The church, which used to be the chapel of the Knights Templar, became the papal basilica.
Pedro de Luna was buried here between 1423 and 1430, until some of his relatives wanted to pay him a last tribute and moved his body to the palace of Illueca (near Zaragoza), where he was born.
Furthermore, you can visit the Conclave Hall, the gigantic vaulted guards’ quarters, the parade place, the stables, etc.
The North and South Beach
Peñíscola has the international blue flag (for cleanliness, hygiene, facilities, etc.) and offers a palm-tree lined promenade with an endless amount of shops, restaurants, ice cream parlours, bars, hotels, etc. At night, all kinds of artists, painters, and clowns entertain the audience and you can buy hand-made products along the promenade.
The city has a beach north and south of the castle. The beaches are good with fine white-gold sand and hide impressive coves along the shores.
The north beach is usually more crowded, is longer, and tends to get less crowded the further you go.
Located near the harbour, the south beach is smaller, also with fine sand and gets rockier further south, where you can discover quiet little coves and inlets. If you are looking for a place to relax and enjoy a drink, then the restaurants along the South Beach offer great views over the harbour and the charm of the ships coming into the port. You can also enjoy this view from your terrace in one of our apartments: Calypso Azahar!
Nature Park of la Sierra de Irta
El Parque Natural de la Sierra de Irta (Valencian: Parc Natural de la Serra d’Irta)
The perfect opportunity to escape the summer crowds is to seek solitude in the Sierra de Irta, an 18.8 km long mountain range, running south from Peñíscola.
This Nature Park and protected area is best explored on foot or by mountain bike. Ask for a trail map at the tourist office. There are also signposts along the way.
The park offers spectacular pathways and vantage points, romantic coves, sensational views (including the views back towards Peñiscola). The mountain-sea combination makes it all the more sensational. The coves for swimming and snorkelling are ravishing. Spring is the best season for wild flowers. Some of the lower slopes facing inland are planted with olive, almond and carob trees.

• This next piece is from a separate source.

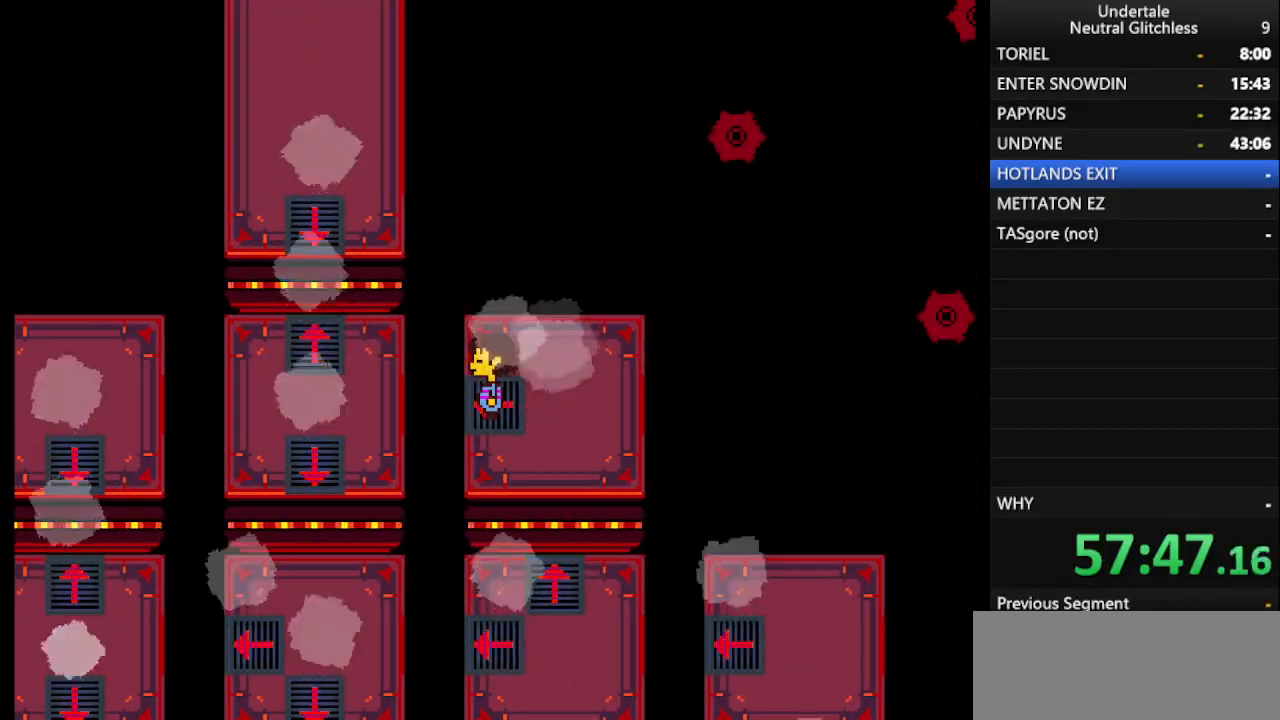
{"keys": ["up"], "events": [[283, "up", "down"], [317, "left", "up"]]}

Just outside the park are two impressive castles from Islamic times: Alcalà de Xivert and Santa Magdalena de Polpís (11th century). Inside the park, are watchtowers from the same era. The most important one is Torre Badum, which was used by the Muslims to warn the commanders in the citadel against arriving enemies, using smoke signals.
The maritime museum
Also located on the citadel, you can pay a visit to the Museo del Mar.
You can explore the town’s rich maritime history, from ancient seafaring to the fishing industry, and the area’s underwater fauna and flora. The museum exhibits various archaeological finds, including ancient anchors and old bronze diving helmets. It also has several aquariums filled with local underwater species.
Fiestas Patronales de Peñíscola
Like any other town or village in Spain, each year Peñíscola commemorates its patron saint. Around the second week of September, Peñíscola pays tribute to the Virgin of the Ermitana (la virgin de l’Ermitana, also la Mare de Déu de l’Ermitana). The Ermitana (remote chapel, or hermitage) symbolizes Peñiscola´s past.
Peñíscola indulges itself for an entire week in the fiestas or feasts, with traditional, age-old dances that evoke the city’s warrior and peasant traditions. There are fireworks, concerts, contests, running of young bulls, street entertainment with brass bands, a variety of rituals, etc. On the final days of the fiestas there are the colourful “Moors and Christians” parades. The spectacle comes to a close with the castell, a human tower.